**Work order**
Please restate all of the records word for word, setting the pictures aside.

Material provided Start Marker

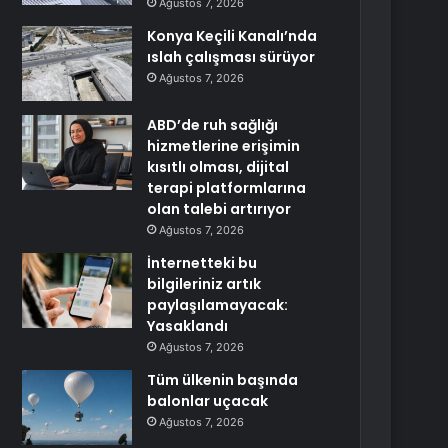
Ağustos 7, 2026
Konya Keçili Kanalı’nda
ıslah çalışması sürüyor
Ağustos 7, 2026
ABD’de ruh sağlığı
hizmetlerine erişimin
kısıtlı olması, dijital
terapi platformlarına
olan talebi artırıyor
Ağustos 7, 2026
İnternetteki bu
bilgileriniz artık
paylaşılamayacak:
Yasaklandı
Ağustos 7, 2026
Tüm ülkenin başında
balonlar uçacak
Ağustos 7, 2026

Material provided End Marker

**Result for this task**
Ağustos 7, 2026
Konya Keçili Kanalı’nda
ıslah çalışması sürüyor
Ağustos 7, 2026
ABD’de ruh sağlığı
hizmetlerine erişimin
kısıtlı olması, dijital
terapi platformlarına
olan talebi artırıyor
Ağustos 7, 2026
İnternetteki bu
bilgileriniz artık
paylaşılamayacak:
Yasaklandı
Ağustos 7, 2026
Tüm ülkenin başında
balonlar uçacak
Ağustos 7, 2026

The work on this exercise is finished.